NYTimes Spelling Bee scraper 🐝☠️

Primary LanguagePythonThe UnlicenseUnlicense

scrape_bee

NYTimes Spelling Bee scraper 🐝☠️

Spoiler: shows the solution!

to run the code

git clone https://github.com/philshem/scrape_bee.git
cd scrape_bee
pip3 install -r requirements
python3 scrape_bee.py

Doing this will save today's puzzle as a json to the folder 'data/'.

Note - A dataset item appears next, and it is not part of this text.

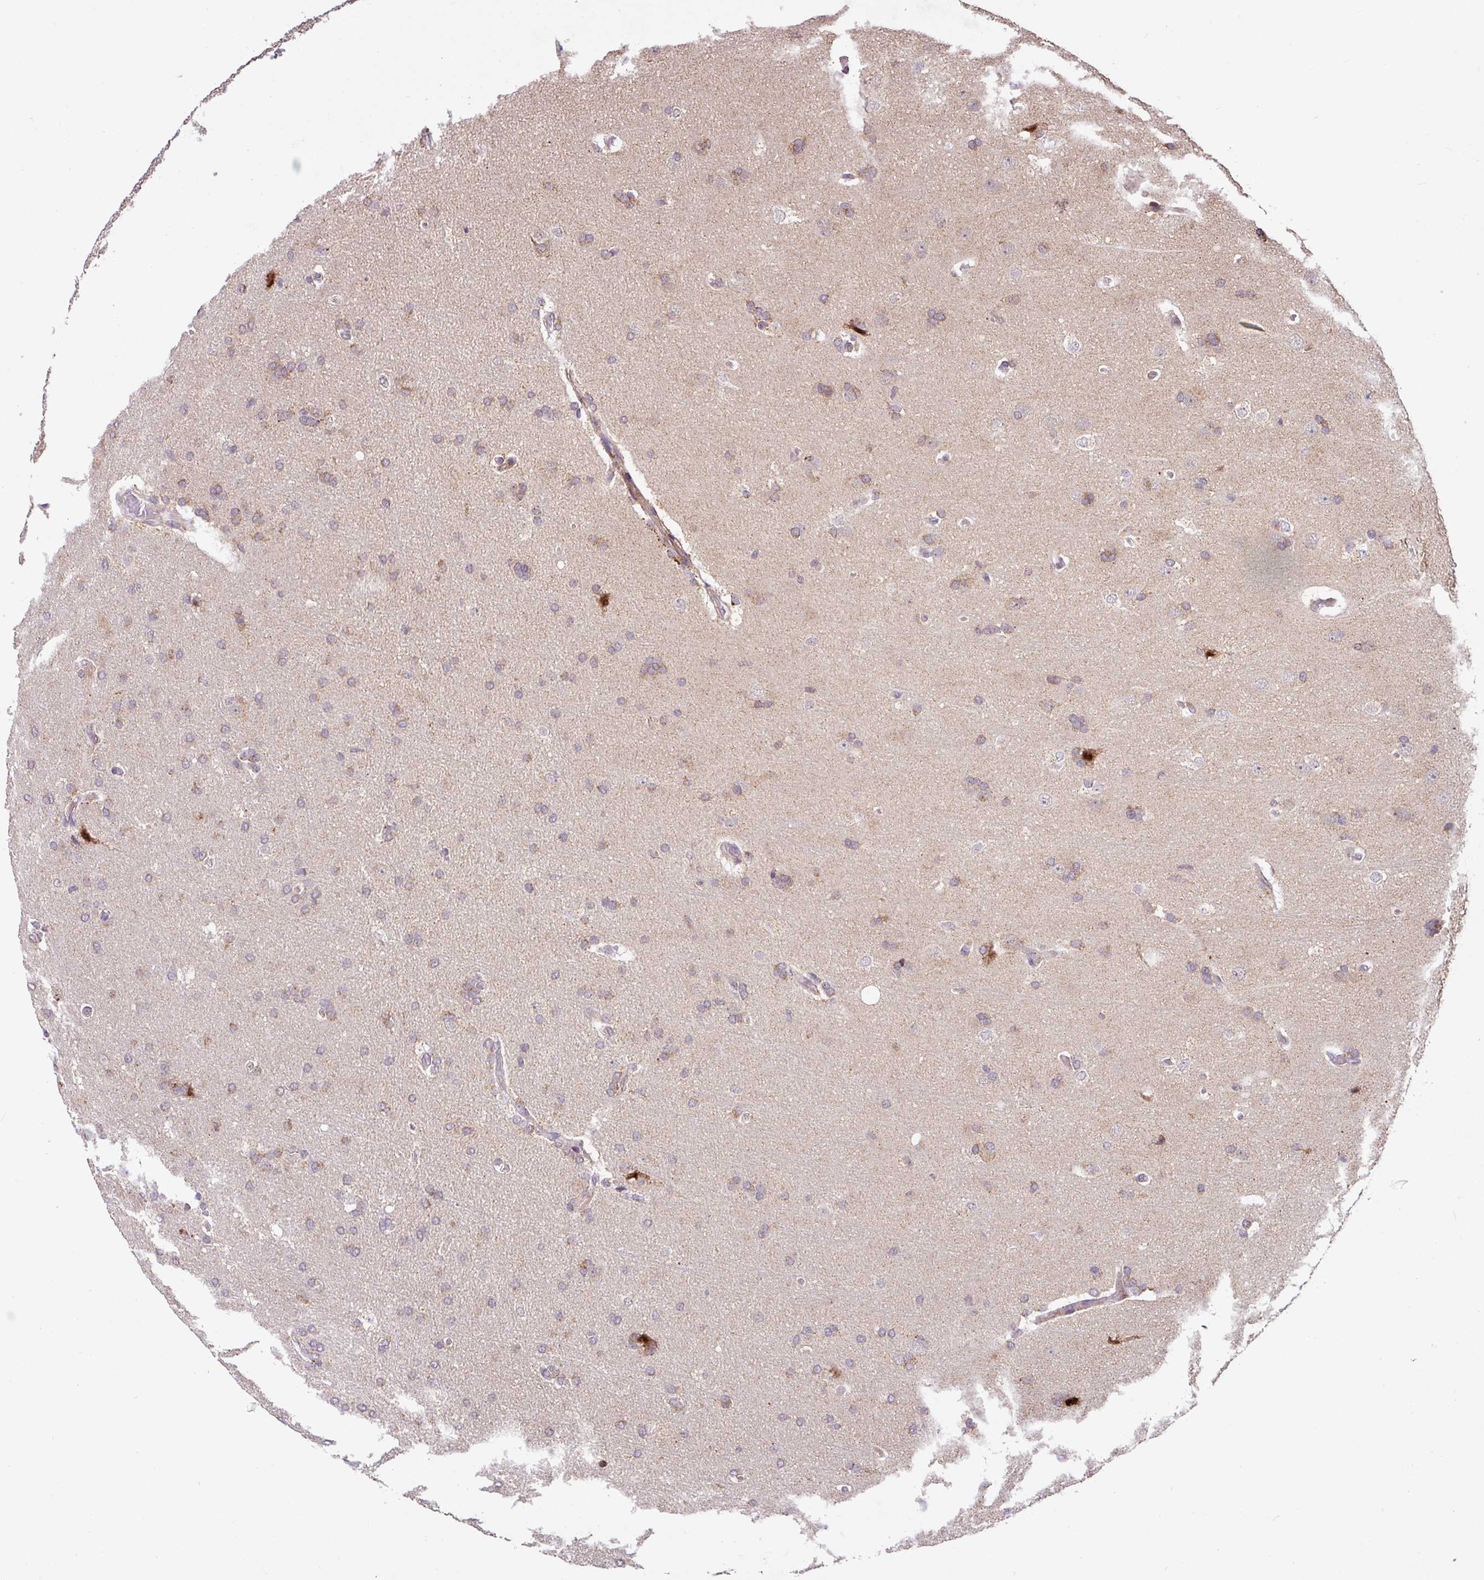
{"staining": {"intensity": "weak", "quantity": ">75%", "location": "cytoplasmic/membranous"}, "tissue": "glioma", "cell_type": "Tumor cells", "image_type": "cancer", "snomed": [{"axis": "morphology", "description": "Glioma, malignant, High grade"}, {"axis": "topography", "description": "Brain"}], "caption": "A micrograph of human glioma stained for a protein demonstrates weak cytoplasmic/membranous brown staining in tumor cells. (IHC, brightfield microscopy, high magnification).", "gene": "SARS2", "patient": {"sex": "male", "age": 56}}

Requires BeautifulSoup and requests.


using the wayback machine (archive.org) to download old puzzles

Alternative usage is to provide a URL, for example, with the wayback machine:

echo https://web.archive.org/web/20190727114759/https://www.nytimes.com/puzzles/spelling-bee | python3 scrape_bee.py /dev/stdin

You can also use the python library waybackpack to download all URLs from the wayback machine, and then pass those urls to the scrape_bee.py script:

pip3 install waybackpack
waybackpack https://www.nytimes.com/puzzles/spelling-bee --list > urls.txt

python3 scrape_bee.py urls.txt

(Note that many of the archived URLs have no valid puzzle, or are not available due to the subscription call-to-action.)